Single market approach

Moscovici called the EU a pioneer in this area, similar to how the U.S. led the way with its Foreign Account Tax Compliance Act. Speaking about a single market approach, Moscovici said the EU will continue to work with the Organization for Economic Co-operation and Development on its base erosion and profit shifting project but that it cannot rely solely on that group’s work.

Corporate tax avoidance is thought to deprive EU member states of billions of euros a year, according to the Commission. It also undermines fair burden-sharing among taxpayers and fair competition between businesses, the Commission said.

The Commission noted that companies rely on the complexity of tax rules and the lack of cooperation among EU member states to shift profits and minimize taxes. Increasing transparency and cooperation is vital in the battle against aggressive tax planning and abusive tax practices, the Commission stated.

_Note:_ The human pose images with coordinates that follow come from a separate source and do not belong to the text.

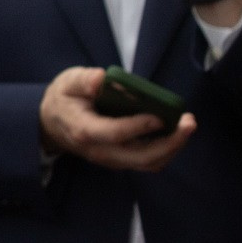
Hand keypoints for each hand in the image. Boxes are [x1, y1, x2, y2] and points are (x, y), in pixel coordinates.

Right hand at [38, 66, 194, 170]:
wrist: (53, 125)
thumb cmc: (63, 100)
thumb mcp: (67, 83)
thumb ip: (83, 80)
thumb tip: (101, 79)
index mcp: (85, 131)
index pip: (115, 133)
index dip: (139, 126)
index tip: (159, 115)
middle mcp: (101, 152)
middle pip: (141, 157)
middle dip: (170, 143)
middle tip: (188, 123)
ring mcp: (113, 160)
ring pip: (149, 163)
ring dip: (173, 147)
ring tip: (187, 126)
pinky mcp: (122, 160)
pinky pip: (148, 161)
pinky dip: (167, 149)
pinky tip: (176, 132)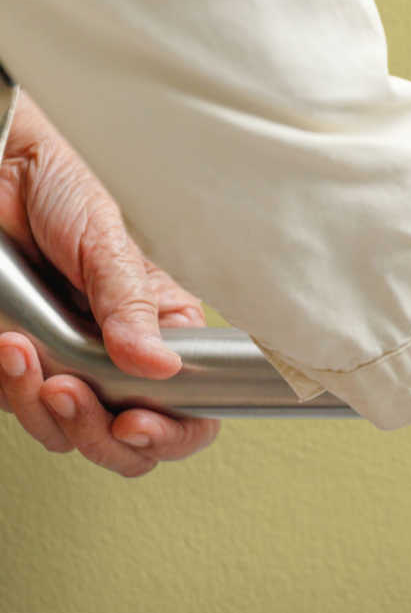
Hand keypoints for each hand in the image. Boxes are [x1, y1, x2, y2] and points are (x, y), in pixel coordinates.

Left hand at [0, 90, 218, 476]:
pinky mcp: (20, 366)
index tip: (134, 423)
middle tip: (71, 394)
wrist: (2, 171)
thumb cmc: (60, 192)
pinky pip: (16, 405)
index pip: (190, 410)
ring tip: (25, 354)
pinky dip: (9, 386)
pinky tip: (9, 347)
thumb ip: (132, 308)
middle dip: (96, 431)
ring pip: (65, 432)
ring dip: (41, 406)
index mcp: (162, 334)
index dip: (170, 433)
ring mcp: (69, 367)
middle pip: (125, 442)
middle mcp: (120, 361)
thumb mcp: (108, 246)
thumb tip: (160, 367)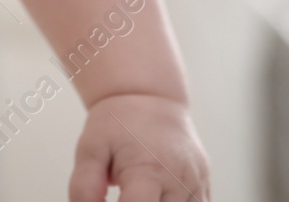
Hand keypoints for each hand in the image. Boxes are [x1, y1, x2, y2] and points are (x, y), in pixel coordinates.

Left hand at [69, 93, 209, 201]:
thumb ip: (84, 187)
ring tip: (141, 192)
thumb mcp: (90, 149)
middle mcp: (179, 180)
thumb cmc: (117, 123)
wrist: (150, 96)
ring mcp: (196, 183)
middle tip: (123, 193)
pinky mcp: (204, 185)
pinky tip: (158, 195)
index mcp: (150, 171)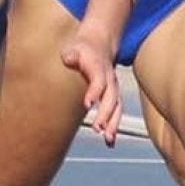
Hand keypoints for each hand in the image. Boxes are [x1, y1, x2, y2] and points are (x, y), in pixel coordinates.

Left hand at [62, 29, 123, 145]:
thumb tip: (67, 58)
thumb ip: (71, 54)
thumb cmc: (84, 48)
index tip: (88, 104)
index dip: (95, 92)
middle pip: (111, 98)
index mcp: (99, 68)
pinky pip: (116, 112)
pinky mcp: (113, 96)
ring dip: (113, 124)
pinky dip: (114, 127)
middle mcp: (109, 80)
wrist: (100, 43)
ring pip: (117, 107)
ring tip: (108, 139)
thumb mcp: (75, 47)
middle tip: (97, 128)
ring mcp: (113, 89)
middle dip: (106, 114)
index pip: (99, 81)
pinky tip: (110, 141)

Moscovici also said the EC is working on an action plan to create a true single market from a corporate tax perspective — one that is transparent and predictable to businesses and consumers. He indicated that the action plan would include further discussions about a Common Consolidated Corporate Tax Base (CCCTB).

What to expect in the future

The CCCTB is a single set of rules that companies operating within the EU could use to calculate taxable profits. A company or qualifying group of companies would have to comply with just one system for computing taxable income, rather than different rules in each EU member state.

According to Moscovici, the question of where tax profits ought to be taxed is paramount because of the existence of a single currency and an internal market with 28 different tax systems.

The Commission expects the package to be in place by Jan. 1, 2016. The European Parliament welcomed the tax transparency package, but called for further effective proposals to be included in the coming months to combat tax havens and tax avoidance.